**THE TASK:** Reproduce every one of the entries below word for word, with nothing changed.

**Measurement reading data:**
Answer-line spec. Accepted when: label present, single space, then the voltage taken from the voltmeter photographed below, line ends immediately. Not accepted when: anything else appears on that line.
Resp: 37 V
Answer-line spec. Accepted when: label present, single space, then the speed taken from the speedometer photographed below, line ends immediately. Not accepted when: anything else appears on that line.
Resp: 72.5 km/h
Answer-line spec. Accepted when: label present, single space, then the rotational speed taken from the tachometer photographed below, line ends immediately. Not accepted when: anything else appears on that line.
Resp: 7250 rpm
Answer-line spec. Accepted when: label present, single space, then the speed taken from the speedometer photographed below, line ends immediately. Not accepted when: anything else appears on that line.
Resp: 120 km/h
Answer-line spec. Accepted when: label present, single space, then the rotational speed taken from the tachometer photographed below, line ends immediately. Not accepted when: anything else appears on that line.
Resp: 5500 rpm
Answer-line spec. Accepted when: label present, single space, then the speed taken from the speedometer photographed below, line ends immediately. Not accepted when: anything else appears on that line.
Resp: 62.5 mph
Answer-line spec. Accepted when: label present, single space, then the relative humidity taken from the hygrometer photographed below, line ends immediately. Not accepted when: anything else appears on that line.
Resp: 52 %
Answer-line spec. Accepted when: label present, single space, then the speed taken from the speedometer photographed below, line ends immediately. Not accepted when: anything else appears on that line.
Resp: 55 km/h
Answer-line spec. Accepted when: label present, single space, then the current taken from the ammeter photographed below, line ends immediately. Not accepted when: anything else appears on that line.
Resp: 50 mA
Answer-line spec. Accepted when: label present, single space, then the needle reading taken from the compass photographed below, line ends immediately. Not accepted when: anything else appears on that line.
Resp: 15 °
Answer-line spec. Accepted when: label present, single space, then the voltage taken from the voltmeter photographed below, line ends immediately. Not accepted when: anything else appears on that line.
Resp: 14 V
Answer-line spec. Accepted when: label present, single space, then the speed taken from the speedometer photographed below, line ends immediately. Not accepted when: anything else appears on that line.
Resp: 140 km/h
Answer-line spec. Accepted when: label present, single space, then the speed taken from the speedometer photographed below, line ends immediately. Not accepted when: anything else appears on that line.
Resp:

**SOLUTION TO THE PROBLEM:**
Answer-line spec. Accepted when: label present, single space, then the voltage taken from the voltmeter photographed below, line ends immediately. Not accepted when: anything else appears on that line.
Resp: 37 V
Answer-line spec. Accepted when: label present, single space, then the speed taken from the speedometer photographed below, line ends immediately. Not accepted when: anything else appears on that line.
Resp: 72.5 km/h
Answer-line spec. Accepted when: label present, single space, then the rotational speed taken from the tachometer photographed below, line ends immediately. Not accepted when: anything else appears on that line.
Resp: 7250 rpm
Answer-line spec. Accepted when: label present, single space, then the speed taken from the speedometer photographed below, line ends immediately. Not accepted when: anything else appears on that line.
Resp: 120 km/h
Answer-line spec. Accepted when: label present, single space, then the rotational speed taken from the tachometer photographed below, line ends immediately. Not accepted when: anything else appears on that line.
Resp: 5500 rpm
Answer-line spec. Accepted when: label present, single space, then the speed taken from the speedometer photographed below, line ends immediately. Not accepted when: anything else appears on that line.
Resp: 62.5 mph
Answer-line spec. Accepted when: label present, single space, then the relative humidity taken from the hygrometer photographed below, line ends immediately. Not accepted when: anything else appears on that line.
Resp: 52 %
Answer-line spec. Accepted when: label present, single space, then the speed taken from the speedometer photographed below, line ends immediately. Not accepted when: anything else appears on that line.
Resp: 55 km/h
Answer-line spec. Accepted when: label present, single space, then the current taken from the ammeter photographed below, line ends immediately. Not accepted when: anything else appears on that line.
Resp: 50 mA
Answer-line spec. Accepted when: label present, single space, then the needle reading taken from the compass photographed below, line ends immediately. Not accepted when: anything else appears on that line.
Resp: 15 °
Answer-line spec. Accepted when: label present, single space, then the voltage taken from the voltmeter photographed below, line ends immediately. Not accepted when: anything else appears on that line.
Resp: 14 V
Answer-line spec. Accepted when: label present, single space, then the speed taken from the speedometer photographed below, line ends immediately. Not accepted when: anything else appears on that line.
Resp: 140 km/h
Answer-line spec. Accepted when: label present, single space, then the speed taken from the speedometer photographed below, line ends immediately. Not accepted when: anything else appears on that line.
Resp:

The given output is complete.